= WHAT IS REQUIRED =
Go through the data line by line. Copy each one holding the string "followed".
STUDY MATERIAL section start
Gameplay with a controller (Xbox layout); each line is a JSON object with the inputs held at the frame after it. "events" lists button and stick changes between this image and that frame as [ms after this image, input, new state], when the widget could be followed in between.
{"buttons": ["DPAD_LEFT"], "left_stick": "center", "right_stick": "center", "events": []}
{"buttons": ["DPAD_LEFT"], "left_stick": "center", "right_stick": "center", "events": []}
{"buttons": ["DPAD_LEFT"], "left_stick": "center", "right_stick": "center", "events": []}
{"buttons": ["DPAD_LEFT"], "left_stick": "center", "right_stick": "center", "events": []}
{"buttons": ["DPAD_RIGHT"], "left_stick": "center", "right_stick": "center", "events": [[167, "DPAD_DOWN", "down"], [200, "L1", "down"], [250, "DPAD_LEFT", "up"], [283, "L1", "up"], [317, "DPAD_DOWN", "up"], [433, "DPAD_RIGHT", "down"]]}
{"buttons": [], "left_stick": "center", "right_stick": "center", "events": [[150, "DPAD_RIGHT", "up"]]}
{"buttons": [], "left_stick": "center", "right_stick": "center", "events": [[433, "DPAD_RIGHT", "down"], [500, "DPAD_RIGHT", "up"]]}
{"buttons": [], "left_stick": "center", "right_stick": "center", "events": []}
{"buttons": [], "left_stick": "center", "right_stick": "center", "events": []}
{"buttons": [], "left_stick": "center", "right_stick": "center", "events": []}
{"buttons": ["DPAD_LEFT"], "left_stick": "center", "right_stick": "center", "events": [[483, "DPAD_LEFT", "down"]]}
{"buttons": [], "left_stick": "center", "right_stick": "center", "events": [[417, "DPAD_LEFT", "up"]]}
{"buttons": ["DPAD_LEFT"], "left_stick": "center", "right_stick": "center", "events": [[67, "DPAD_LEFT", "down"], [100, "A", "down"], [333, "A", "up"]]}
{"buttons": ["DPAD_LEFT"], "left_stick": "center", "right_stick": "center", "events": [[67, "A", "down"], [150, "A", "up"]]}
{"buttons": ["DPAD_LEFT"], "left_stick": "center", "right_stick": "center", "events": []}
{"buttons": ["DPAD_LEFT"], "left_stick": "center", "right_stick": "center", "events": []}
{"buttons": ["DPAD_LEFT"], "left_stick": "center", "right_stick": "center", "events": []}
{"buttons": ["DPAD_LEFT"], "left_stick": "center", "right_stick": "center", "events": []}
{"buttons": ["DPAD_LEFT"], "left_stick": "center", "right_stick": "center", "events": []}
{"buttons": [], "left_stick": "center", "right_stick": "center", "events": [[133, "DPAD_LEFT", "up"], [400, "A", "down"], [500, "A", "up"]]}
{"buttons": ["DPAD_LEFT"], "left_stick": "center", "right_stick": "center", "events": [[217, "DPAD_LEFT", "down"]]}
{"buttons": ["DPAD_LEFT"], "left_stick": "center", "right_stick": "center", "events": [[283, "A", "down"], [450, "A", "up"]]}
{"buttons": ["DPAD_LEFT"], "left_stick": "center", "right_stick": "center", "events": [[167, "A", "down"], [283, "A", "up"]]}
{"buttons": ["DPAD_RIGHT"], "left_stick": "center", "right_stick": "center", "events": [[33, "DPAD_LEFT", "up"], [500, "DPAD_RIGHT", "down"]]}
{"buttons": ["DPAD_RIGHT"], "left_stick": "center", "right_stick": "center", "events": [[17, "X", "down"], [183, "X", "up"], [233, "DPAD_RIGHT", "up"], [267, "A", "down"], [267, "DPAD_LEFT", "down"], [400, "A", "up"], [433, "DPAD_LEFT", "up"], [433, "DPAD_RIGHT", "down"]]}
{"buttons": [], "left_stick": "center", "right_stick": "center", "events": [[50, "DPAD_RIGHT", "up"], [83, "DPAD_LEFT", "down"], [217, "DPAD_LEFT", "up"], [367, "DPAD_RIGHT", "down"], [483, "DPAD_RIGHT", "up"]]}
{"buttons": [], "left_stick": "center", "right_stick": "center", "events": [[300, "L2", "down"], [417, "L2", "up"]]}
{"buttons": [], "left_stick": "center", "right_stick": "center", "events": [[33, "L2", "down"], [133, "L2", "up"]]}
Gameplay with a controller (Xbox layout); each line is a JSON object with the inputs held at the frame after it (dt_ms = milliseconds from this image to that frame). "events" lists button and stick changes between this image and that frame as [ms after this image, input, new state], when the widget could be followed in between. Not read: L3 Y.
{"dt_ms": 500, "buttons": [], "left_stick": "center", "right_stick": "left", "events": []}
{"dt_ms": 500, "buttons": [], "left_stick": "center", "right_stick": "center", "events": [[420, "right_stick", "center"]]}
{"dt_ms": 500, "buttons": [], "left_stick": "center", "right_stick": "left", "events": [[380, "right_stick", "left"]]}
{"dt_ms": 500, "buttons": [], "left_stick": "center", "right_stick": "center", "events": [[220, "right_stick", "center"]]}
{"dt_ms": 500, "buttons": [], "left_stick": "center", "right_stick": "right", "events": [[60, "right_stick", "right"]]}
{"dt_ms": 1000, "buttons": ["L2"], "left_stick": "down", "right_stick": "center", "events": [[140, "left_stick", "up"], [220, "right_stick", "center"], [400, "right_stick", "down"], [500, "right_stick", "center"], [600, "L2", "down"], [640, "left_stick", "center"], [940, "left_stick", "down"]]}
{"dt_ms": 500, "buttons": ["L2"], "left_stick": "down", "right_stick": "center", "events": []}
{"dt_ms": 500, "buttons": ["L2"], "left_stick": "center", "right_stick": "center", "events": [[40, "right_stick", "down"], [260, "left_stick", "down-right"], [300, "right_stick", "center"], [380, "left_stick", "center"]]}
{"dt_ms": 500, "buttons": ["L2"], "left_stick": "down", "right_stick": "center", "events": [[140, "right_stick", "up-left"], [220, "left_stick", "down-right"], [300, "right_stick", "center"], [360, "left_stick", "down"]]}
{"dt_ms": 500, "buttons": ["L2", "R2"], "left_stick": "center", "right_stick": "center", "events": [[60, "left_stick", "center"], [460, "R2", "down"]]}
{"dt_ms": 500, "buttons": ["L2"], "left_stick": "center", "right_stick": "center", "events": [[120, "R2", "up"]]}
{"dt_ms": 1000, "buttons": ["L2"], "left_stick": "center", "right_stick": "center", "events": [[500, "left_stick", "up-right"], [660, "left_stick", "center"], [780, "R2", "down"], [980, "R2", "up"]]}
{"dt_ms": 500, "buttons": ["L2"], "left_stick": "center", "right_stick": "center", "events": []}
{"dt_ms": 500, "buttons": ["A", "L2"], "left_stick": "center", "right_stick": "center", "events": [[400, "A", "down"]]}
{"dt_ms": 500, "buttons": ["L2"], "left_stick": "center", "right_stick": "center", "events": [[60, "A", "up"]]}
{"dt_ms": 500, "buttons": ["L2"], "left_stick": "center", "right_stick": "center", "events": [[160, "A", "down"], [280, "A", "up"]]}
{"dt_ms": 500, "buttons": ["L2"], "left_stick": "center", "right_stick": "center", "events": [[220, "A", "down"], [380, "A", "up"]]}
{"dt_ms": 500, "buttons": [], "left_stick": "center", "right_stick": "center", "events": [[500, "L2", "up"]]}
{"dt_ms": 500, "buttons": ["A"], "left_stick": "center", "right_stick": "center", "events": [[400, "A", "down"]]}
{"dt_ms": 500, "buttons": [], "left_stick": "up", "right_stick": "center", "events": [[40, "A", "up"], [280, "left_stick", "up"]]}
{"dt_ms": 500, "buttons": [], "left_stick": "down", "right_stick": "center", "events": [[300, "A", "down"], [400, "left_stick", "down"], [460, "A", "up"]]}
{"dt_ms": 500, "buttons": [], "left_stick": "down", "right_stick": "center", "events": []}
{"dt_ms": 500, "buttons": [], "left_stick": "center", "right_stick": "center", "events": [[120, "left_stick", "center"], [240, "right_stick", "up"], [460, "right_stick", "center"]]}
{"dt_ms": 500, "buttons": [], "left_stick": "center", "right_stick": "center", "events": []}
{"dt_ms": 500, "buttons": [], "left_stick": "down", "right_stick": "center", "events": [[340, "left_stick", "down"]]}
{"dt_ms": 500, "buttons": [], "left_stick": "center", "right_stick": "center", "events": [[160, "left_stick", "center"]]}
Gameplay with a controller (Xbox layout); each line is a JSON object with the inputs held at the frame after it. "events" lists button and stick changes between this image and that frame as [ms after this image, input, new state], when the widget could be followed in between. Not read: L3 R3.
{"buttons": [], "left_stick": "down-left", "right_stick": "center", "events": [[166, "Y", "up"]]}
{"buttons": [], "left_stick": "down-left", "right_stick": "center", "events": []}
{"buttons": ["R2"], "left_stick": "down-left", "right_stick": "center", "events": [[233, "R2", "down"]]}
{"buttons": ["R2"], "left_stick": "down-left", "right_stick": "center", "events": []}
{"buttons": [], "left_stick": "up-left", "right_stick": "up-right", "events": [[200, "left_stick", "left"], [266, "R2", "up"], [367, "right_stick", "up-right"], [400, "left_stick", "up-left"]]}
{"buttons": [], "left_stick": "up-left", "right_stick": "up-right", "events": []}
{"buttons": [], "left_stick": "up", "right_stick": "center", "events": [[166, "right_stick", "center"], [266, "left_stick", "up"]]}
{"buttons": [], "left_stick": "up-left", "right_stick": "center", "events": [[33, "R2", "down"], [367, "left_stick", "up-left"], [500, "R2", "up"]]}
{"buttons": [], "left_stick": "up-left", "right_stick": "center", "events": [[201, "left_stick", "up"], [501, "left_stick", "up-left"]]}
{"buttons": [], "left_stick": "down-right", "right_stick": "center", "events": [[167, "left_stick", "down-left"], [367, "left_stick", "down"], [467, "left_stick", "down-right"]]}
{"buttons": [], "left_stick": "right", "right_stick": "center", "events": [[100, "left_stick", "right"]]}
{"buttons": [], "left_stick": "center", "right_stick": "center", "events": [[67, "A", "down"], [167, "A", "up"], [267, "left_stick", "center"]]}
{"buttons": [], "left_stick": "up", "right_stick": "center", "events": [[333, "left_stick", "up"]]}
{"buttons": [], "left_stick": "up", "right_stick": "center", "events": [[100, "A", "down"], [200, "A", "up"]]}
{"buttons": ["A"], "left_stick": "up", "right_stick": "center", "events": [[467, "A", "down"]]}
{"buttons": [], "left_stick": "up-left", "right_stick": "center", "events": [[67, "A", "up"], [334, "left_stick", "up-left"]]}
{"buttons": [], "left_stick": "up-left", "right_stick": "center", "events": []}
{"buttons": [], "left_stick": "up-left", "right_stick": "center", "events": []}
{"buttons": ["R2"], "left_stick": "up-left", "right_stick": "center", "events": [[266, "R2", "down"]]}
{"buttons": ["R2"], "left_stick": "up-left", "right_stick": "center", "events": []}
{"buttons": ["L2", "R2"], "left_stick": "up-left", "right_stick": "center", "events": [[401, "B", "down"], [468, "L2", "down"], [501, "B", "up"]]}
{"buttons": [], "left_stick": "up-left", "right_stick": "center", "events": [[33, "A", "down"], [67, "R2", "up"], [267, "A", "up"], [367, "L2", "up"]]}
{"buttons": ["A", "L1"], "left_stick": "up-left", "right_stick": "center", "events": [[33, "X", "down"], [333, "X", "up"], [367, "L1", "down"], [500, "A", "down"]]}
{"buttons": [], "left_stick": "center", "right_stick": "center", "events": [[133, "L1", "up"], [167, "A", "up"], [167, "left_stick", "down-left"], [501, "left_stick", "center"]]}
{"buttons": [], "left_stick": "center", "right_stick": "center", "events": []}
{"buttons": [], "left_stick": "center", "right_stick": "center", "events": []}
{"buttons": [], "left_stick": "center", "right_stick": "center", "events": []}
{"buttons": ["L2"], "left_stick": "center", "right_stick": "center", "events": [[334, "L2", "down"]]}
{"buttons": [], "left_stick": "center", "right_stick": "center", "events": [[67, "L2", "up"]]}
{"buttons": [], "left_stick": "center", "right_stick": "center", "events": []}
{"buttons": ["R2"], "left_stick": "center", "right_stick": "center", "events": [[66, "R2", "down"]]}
STUDY MATERIAL section end
= SOLUTION FOR THIS EXERCISE =
Gameplay with a controller (Xbox layout); each line is a JSON object with the inputs held at the frame after it. "events" lists button and stick changes between this image and that frame as [ms after this image, input, new state], when the widget could be followed in between.
Gameplay with a controller (Xbox layout); each line is a JSON object with the inputs held at the frame after it (dt_ms = milliseconds from this image to that frame). "events" lists button and stick changes between this image and that frame as [ms after this image, input, new state], when the widget could be followed in between. Not read: L3 Y.
Gameplay with a controller (Xbox layout); each line is a JSON object with the inputs held at the frame after it. "events" lists button and stick changes between this image and that frame as [ms after this image, input, new state], when the widget could be followed in between. Not read: L3 R3.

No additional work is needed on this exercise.